Open MPI logo

Open MPI User's Mailing List Archives

  |   Home   |   Support   |   FAQ   |   all Open MPI User's mailing list

Subject: Re: [OMPI users] Strange TCP latency results on Amazon EC2
From: Roberto Rey (eros.83_at_[hidden])
Date: 2012-01-12 10:28:08


Thanks for your reply!

I'm using TCP BTL because I don't have any other option in Amazon with 10
Gbit Ethernet.

I also tried with MPICH2 1.4 and I got 60 microseconds...so I am very
confused about it...

Regarding hyperthreading and process binding settings...I am using only one
MPI process in each node (2 nodes for a clasical ping-pong latency
benchmark). I don't know how it could affect on this test...but I could try
anything that anyone suggest to me

2012/1/12 Jeff Squyres <jsquyres_at_[hidden]>

> Hi Roberto.
>
> We've had strange reports of performance from EC2 before; it's actually
> been on my to-do list to go check this out in detail.
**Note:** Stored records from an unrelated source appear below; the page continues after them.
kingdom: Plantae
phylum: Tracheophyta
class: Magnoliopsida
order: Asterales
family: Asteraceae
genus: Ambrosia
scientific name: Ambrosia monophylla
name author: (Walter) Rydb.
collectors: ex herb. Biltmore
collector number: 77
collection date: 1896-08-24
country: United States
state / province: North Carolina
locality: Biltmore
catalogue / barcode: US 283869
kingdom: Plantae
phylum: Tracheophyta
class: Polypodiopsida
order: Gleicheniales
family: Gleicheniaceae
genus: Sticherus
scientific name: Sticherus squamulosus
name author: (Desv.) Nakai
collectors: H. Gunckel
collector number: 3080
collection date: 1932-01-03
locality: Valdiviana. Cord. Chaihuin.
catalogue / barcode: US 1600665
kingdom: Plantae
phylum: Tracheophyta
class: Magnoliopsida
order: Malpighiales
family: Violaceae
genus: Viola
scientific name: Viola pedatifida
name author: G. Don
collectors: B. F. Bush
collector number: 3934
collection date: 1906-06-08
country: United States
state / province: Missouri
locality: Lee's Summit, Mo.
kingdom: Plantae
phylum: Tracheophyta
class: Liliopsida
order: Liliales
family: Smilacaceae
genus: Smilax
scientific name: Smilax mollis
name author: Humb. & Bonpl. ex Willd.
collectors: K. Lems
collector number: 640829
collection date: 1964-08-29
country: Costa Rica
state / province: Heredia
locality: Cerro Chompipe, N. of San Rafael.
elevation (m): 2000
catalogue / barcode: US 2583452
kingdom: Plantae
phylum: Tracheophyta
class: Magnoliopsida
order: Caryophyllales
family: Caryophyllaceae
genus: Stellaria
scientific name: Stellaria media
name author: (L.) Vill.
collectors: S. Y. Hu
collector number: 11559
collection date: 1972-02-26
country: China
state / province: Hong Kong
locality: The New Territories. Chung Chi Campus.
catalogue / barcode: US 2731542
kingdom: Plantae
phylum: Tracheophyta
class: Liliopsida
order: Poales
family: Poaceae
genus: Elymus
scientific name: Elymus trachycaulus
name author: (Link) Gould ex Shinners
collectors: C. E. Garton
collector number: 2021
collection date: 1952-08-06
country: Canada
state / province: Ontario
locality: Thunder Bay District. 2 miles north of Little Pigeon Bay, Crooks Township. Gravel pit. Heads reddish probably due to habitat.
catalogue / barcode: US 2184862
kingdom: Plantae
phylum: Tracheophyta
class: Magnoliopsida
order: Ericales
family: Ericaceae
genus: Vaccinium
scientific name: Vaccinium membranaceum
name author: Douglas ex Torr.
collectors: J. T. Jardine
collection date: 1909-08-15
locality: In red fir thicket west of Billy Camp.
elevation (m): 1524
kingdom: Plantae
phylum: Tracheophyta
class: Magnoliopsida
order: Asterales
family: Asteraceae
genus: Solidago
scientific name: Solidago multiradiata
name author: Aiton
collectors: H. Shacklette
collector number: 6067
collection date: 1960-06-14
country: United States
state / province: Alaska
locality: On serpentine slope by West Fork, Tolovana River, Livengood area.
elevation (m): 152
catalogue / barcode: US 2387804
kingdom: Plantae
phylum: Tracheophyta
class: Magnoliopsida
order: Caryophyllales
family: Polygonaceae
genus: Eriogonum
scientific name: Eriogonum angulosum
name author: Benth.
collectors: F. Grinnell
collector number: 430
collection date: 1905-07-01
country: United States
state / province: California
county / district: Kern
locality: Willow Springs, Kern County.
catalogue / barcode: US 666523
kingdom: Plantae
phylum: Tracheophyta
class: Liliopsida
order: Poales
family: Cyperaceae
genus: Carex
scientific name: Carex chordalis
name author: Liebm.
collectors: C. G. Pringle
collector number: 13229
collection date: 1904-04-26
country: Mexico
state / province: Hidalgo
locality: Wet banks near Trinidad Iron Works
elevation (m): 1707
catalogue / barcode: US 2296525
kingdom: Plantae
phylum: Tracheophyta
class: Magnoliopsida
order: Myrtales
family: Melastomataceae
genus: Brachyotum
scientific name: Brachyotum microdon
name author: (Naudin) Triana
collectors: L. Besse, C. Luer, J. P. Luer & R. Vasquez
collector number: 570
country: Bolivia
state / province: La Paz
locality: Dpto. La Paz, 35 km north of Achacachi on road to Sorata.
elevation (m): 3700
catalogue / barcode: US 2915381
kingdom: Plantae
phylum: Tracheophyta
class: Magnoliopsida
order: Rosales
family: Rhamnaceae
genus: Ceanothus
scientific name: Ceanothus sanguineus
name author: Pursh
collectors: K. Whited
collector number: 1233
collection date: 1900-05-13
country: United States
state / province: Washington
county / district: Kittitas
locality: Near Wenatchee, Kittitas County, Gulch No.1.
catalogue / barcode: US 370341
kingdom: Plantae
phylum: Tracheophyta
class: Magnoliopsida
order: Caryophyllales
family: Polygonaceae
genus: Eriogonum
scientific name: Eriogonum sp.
I made contact with
> the EC2 folks at Supercomputing late last year. They've hooked me up with
> some credits on EC2 to go check out what's happening, but the pent-up email
> deluge from the Christmas vacation and my travel to the MPI Forum this week
> prevented me from testing yet.
>
> I hope to be able to get time to test Open MPI on EC2 next week and see
> what's going on.
>
> It's very strange to me that Open MPI is getting *better* than raw TCP
> performance. I don't have an immediate explanation for that -- if you're
> using the TCP BTL, then OMPI should be using TCP sockets, just like netpipe
> and the others.
>
> You *might* want to check hyperthreading and process binding settings in
> all your tests.
>
>
> On Jan 12, 2012, at 7:04 AM, Roberto Rey wrote:
>
> > Hi again,
> >
> > Today I was trying with another TCP benchmark included in the hpcbench
> suite, and with a ping-pong test I'm also getting 100us of latency. Then, I
> tried with netperf and the same result....
> >
> > So, in summary, I'm measuring TCP latency with messages size between
> 1-32 bytes:
> >
> > Netperf over TCP -> 100us
> > Netpipe over TCP (NPtcp) -> 100us
> > HPCbench over TCP -> 100us
> > Netpipe over OpenMPI (NPmpi) -> 60us
> > HPCBench over OpenMPI -> 60us
> >
> > Any clues?
> >
> > Thanks a lot!
> >
> > 2012/1/10 Roberto Rey <eros.83_at_[hidden]>
> > Hi,
> >
> > I'm running some tests on EC2 cluster instances with 10 Gigabit Ethernet
> hardware and I'm getting strange latency results with Netpipe and OpenMPI.
> >
> > If I run Netpipe over OpenMPI (NPmpi) I get a network latency around 60
> microseconds for small messages (less than 2kbytes). However, when I run
> Netpipe over TCP (NPtcp) I always get around 100 microseconds. For bigger
> messages everything seems to be OK.
> >
> > I'm using the BTL TCP in OpenMPI, so I can't understand why OpenMPI
> outperforms raw TCP performance for small messages (40us of difference). I
> also have run the PingPong test from the Intel Media Benchmarks and the
> latency results for OpenMPI are very similar (60us) to those obtained with
> NPmpi
> >
> > Can OpenMPI outperform Netpipe over TCP? Why? Is OpenMPI doing any
> optimization in BTL TCP?
> >
> > The results for OpenMPI aren't so good but we must take into account the
> network virtualization overhead under Xen
> >
> > Thanks for your reply
> >
> >
> >
> > --
> > Roberto Rey Expósito
> > _______________________________________________
> > users mailing list
> > users_at_[hidden]
> > http://www.open-mpi.org/mailman/listinfo.cgi/users
>
>
> --
> Jeff Squyres
> jsquyres_at_[hidden]
> For corporate legal information go to:
> http://www.cisco.com/web/about/doing_business/legal/cri/
>
>
> _______________________________________________
> users mailing list
> users_at_[hidden]
> http://www.open-mpi.org/mailman/listinfo.cgi/users
>

-- 
Roberto Rey Expósito